** WHAT IS NEEDED **
Render every line of the items below as a Markdown table with two columns, Row and Line, numbering the rows and leaving out blank lines.

[START OF RECORD LIST]

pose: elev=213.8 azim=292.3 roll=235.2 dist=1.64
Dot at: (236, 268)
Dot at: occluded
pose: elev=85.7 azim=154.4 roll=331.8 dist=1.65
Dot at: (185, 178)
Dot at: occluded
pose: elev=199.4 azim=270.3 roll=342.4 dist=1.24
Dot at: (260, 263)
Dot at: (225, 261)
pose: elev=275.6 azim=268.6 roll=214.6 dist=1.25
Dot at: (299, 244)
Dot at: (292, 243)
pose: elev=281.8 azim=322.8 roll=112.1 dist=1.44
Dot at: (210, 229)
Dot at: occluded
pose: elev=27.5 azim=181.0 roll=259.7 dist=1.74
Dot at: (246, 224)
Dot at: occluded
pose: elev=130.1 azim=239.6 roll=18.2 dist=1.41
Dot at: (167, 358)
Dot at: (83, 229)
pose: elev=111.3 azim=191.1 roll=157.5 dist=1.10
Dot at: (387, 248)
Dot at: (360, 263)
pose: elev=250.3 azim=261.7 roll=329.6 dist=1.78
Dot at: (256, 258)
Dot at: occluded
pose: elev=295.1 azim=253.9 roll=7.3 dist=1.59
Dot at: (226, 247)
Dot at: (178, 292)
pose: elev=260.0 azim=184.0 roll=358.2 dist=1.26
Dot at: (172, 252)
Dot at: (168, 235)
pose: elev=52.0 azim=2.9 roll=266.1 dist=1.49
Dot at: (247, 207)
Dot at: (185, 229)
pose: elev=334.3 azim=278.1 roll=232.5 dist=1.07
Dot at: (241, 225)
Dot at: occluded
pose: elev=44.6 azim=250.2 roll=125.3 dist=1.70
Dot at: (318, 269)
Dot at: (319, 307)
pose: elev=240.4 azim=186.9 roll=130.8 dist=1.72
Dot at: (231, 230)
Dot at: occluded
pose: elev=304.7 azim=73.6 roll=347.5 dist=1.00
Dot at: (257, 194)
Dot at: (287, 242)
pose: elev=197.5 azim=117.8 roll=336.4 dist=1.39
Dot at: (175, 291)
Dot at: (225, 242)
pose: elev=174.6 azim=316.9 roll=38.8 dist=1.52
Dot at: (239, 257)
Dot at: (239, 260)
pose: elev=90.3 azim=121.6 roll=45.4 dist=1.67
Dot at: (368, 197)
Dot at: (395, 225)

[END OF RECORD LIST]

** RESULT OF THIS EXERCISE **
| Row | Line |
|---|---|
| 1 | pose: elev=213.8 azim=292.3 roll=235.2 dist=1.64 |
| 2 | Dot at: (236, 268) |
| 3 | Dot at: occluded |
| 4 | pose: elev=85.7 azim=154.4 roll=331.8 dist=1.65 |
| 5 | Dot at: (185, 178) |
| 6 | Dot at: occluded |
| 7 | pose: elev=199.4 azim=270.3 roll=342.4 dist=1.24 |
| 8 | Dot at: (260, 263) |
| 9 | Dot at: (225, 261) |
| 10 | pose: elev=275.6 azim=268.6 roll=214.6 dist=1.25 |
| 11 | Dot at: (299, 244) |
| 12 | Dot at: (292, 243) |
| 13 | pose: elev=281.8 azim=322.8 roll=112.1 dist=1.44 |
| 14 | Dot at: (210, 229) |
| 15 | Dot at: occluded |
| 16 | pose: elev=27.5 azim=181.0 roll=259.7 dist=1.74 |
| 17 | Dot at: (246, 224) |
| 18 | Dot at: occluded |
| 19 | pose: elev=130.1 azim=239.6 roll=18.2 dist=1.41 |
| 20 | Dot at: (167, 358) |
| 21 | Dot at: (83, 229) |
| 22 | pose: elev=111.3 azim=191.1 roll=157.5 dist=1.10 |
| 23 | Dot at: (387, 248) |
| 24 | Dot at: (360, 263) |
| 25 | pose: elev=250.3 azim=261.7 roll=329.6 dist=1.78 |
| 26 | Dot at: (256, 258) |
| 27 | Dot at: occluded |
| 28 | pose: elev=295.1 azim=253.9 roll=7.3 dist=1.59 |
| 29 | Dot at: (226, 247) |
| 30 | Dot at: (178, 292) |
| 31 | pose: elev=260.0 azim=184.0 roll=358.2 dist=1.26 |
| 32 | Dot at: (172, 252) |
| 33 | Dot at: (168, 235) |
| 34 | pose: elev=52.0 azim=2.9 roll=266.1 dist=1.49 |
| 35 | Dot at: (247, 207) |
| 36 | Dot at: (185, 229) |
| 37 | pose: elev=334.3 azim=278.1 roll=232.5 dist=1.07 |
| 38 | Dot at: (241, 225) |
| 39 | Dot at: occluded |
| 40 | pose: elev=44.6 azim=250.2 roll=125.3 dist=1.70 |
| 41 | Dot at: (318, 269) |
| 42 | Dot at: (319, 307) |
| 43 | pose: elev=240.4 azim=186.9 roll=130.8 dist=1.72 |
| 44 | Dot at: (231, 230) |
| 45 | Dot at: occluded |
| 46 | pose: elev=304.7 azim=73.6 roll=347.5 dist=1.00 |
| 47 | Dot at: (257, 194) |
| 48 | Dot at: (287, 242) |
| 49 | pose: elev=197.5 azim=117.8 roll=336.4 dist=1.39 |
| 50 | Dot at: (175, 291) |
| 51 | Dot at: (225, 242) |
| 52 | pose: elev=174.6 azim=316.9 roll=38.8 dist=1.52 |
| 53 | Dot at: (239, 257) |
| 54 | Dot at: (239, 260) |
| 55 | pose: elev=90.3 azim=121.6 roll=45.4 dist=1.67 |
| 56 | Dot at: (368, 197) |
| 57 | Dot at: (395, 225) |